Stored items:
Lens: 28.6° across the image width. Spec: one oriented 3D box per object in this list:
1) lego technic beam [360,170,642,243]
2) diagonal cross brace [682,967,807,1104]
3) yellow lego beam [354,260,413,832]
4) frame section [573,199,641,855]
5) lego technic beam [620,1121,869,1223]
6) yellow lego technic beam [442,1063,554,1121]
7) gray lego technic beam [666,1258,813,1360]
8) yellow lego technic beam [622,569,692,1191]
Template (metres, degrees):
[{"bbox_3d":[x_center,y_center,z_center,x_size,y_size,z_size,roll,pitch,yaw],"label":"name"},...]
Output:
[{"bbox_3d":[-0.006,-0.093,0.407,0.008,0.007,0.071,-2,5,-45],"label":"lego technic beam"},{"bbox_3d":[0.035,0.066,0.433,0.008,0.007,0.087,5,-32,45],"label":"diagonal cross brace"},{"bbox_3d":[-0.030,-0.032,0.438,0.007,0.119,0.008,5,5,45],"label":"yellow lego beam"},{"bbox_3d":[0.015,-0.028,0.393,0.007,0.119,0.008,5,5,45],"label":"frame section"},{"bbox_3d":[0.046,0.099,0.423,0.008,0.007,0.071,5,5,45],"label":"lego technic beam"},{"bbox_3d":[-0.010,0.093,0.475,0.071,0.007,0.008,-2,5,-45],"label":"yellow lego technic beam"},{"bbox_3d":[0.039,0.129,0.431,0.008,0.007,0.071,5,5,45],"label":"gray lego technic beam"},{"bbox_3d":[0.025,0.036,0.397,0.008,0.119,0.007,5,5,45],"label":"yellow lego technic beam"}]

DIRECTIONS: Please rewrite every line of the entries above as a numbered list, leaving out any blank lines.

REPLY TO THE TASK:
1. Lens: 28.6° across the image width. Spec: one oriented 3D box per object in this list:
2. 1) lego technic beam [360,170,642,243]
3. 2) diagonal cross brace [682,967,807,1104]
4. 3) yellow lego beam [354,260,413,832]
5. 4) frame section [573,199,641,855]
6. 5) lego technic beam [620,1121,869,1223]
7. 6) yellow lego technic beam [442,1063,554,1121]
8. 7) gray lego technic beam [666,1258,813,1360]
9. 8) yellow lego technic beam [622,569,692,1191]
10. Template (metres, degrees):
11. [{"bbox_3d":[x_center,y_center,z_center,x_size,y_size,z_size,roll,pitch,yaw],"label":"name"},...]
12. Output:
13. [{"bbox_3d":[-0.006,-0.093,0.407,0.008,0.007,0.071,-2,5,-45],"label":"lego technic beam"},{"bbox_3d":[0.035,0.066,0.433,0.008,0.007,0.087,5,-32,45],"label":"diagonal cross brace"},{"bbox_3d":[-0.030,-0.032,0.438,0.007,0.119,0.008,5,5,45],"label":"yellow lego beam"},{"bbox_3d":[0.015,-0.028,0.393,0.007,0.119,0.008,5,5,45],"label":"frame section"},{"bbox_3d":[0.046,0.099,0.423,0.008,0.007,0.071,5,5,45],"label":"lego technic beam"},{"bbox_3d":[-0.010,0.093,0.475,0.071,0.007,0.008,-2,5,-45],"label":"yellow lego technic beam"},{"bbox_3d":[0.039,0.129,0.431,0.008,0.007,0.071,5,5,45],"label":"gray lego technic beam"},{"bbox_3d":[0.025,0.036,0.397,0.008,0.119,0.007,5,5,45],"label":"yellow lego technic beam"}]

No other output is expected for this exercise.